§ 取り組む課題
1/ 読書感想の抜粋について、次の問いに答えてください。
(a) 「旅に出るときほほえみを」を出版してきたとされる出版社はどこですか?
(b) 2022年に読み、修正提案を作るほどだった作品は何ですか?
(c) 「密林の語り部」を読み出した後、書店で買った二冊は何ですか?
2/ 読書感想の抜粋のうち、「旅に出るときほほえみを ナターリヤ・ソコローワ」から「抜いたのか、と思ってしまう。」までを、その両端も含めて一字一句違えずに再掲してください。

§ 抜粋本文

旅に出るときほほえみを ナターリヤ・ソコローワ
大光社、サンリオ文庫、白水社と出版社を替えつつ出版され続ける書。
面白うてやがて悲しき物語。読んで良かった。主人公が《人間》であるのも非常にSF的。そしてSFの「科学」がいささか「社会科学」でもあり、叙情的でもあるのがむしろ美質と思わずにはいられない。
旧ソ連時代のオデーサ生まれの由。「ルサールカ」の名を見て、ひょっとしてチェコではないかと思ったが、スラブ系に普遍な名前なのだろう。

そう考えると2022年に読んだ「マゼラン雲」は辛かった。結局正誤表(でもないけれど修正提案)を作ってしまうほどだった。
http://folia.txt-nifty.com/musik/2022/06/post-4e0db0.html
とは言え、今見直しても相応に妥当な修正提案のように思われるので、「マゼラン雲」はよほど原文が難しかったのか、編集が手を抜いたのか、と思ってしまう。

密林の語り部 バルガス=リョサ
なかなか良い。冒頭からして意外だった。訳も概ね好調だが、時々修飾関係が分かりにくい・分からない文章がある。原文がそうなのか、訳者の趣味なのか、編集者の手落ちなのか。とは言え最後まで面白く読めた。
南米というとマジック・リアリズムを想起してしまうが、そういう部分(そうかも知れない部分)とそうでない部分があり、そのふたつがどこでつながるか・・・というところが面白い。
読み出してから書店に行く機会があり、せっかくの機会なので、平積みの「緑の家」と「ラ・カテドラルでの対話」を買ってしまった。買い逃すとどうしようもないからね。

§ 表示データ

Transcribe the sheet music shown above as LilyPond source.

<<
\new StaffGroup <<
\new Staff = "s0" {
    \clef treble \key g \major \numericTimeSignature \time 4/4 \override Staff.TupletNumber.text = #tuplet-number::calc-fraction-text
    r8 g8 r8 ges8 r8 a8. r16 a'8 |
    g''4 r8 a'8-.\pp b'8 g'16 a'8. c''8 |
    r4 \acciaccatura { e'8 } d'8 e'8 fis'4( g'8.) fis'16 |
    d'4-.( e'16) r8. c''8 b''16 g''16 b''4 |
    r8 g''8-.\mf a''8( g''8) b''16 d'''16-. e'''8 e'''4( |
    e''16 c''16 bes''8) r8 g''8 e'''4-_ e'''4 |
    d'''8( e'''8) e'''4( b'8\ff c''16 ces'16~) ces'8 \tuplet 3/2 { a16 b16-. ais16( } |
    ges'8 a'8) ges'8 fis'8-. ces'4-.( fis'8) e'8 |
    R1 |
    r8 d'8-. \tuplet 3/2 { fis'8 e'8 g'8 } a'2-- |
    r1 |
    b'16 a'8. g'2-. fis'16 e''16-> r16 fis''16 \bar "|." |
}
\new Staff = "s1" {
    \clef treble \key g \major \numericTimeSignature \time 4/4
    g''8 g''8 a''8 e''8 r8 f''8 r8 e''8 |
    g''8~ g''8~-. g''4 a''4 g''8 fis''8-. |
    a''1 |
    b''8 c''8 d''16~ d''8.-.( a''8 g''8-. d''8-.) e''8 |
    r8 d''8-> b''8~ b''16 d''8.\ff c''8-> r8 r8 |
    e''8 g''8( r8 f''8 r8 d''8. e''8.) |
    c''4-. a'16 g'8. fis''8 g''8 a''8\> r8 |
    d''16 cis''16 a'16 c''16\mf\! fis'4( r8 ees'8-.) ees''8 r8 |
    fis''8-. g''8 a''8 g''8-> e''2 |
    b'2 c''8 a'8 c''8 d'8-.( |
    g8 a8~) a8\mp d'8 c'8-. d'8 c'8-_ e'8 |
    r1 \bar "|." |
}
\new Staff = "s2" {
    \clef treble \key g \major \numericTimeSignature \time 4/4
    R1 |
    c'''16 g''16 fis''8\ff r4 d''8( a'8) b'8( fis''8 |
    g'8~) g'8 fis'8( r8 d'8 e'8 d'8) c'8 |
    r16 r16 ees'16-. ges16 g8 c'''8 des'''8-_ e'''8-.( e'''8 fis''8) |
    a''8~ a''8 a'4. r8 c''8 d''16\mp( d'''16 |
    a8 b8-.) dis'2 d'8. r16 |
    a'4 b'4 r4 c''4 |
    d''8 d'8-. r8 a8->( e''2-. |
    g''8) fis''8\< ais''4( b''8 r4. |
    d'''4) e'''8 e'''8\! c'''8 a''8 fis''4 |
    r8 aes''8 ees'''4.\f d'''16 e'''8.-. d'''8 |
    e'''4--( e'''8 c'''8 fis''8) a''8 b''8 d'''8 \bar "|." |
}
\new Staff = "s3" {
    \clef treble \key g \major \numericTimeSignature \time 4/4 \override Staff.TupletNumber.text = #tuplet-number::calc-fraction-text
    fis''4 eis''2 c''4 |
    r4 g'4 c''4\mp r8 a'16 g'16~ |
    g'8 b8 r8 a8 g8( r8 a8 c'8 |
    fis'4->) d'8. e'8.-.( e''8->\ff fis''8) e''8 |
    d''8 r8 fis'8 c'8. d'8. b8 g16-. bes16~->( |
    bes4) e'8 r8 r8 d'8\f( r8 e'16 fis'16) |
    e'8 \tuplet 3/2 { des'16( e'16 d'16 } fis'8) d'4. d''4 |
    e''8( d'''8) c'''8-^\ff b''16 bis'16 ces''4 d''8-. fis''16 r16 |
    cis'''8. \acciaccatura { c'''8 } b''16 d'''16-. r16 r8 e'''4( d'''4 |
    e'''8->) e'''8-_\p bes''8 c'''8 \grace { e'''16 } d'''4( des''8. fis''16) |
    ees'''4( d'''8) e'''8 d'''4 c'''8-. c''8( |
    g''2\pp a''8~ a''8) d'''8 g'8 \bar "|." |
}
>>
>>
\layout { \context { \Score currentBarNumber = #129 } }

§ 課題別の解答
1/
(a) 大光社、サンリオ文庫、白水社
(b) 「マゼラン雲」
(c) 「緑の家」と「ラ・カテドラルでの対話」

2/
旅に出るときほほえみを ナターリヤ・ソコローワ
大光社、サンリオ文庫、白水社と出版社を替えつつ出版され続ける書。
面白うてやがて悲しき物語。読んで良かった。主人公が《人間》であるのも非常にSF的。そしてSFの「科学」がいささか「社会科学」でもあり、叙情的でもあるのがむしろ美質と思わずにはいられない。
旧ソ連時代のオデーサ生まれの由。「ルサールカ」の名を見て、ひょっとしてチェコではないかと思ったが、スラブ系に普遍な名前なのだろう。

そう考えると2022年に読んだ「マゼラン雲」は辛かった。結局正誤表(でもないけれど修正提案)を作ってしまうほどだった。
http://folia.txt-nifty.com/musik/2022/06/post-4e0db0.html
とは言え、今見直しても相応に妥当な修正提案のように思われるので、「マゼラン雲」はよほど原文が難しかったのか、編集が手を抜いたのか、と思ってしまう。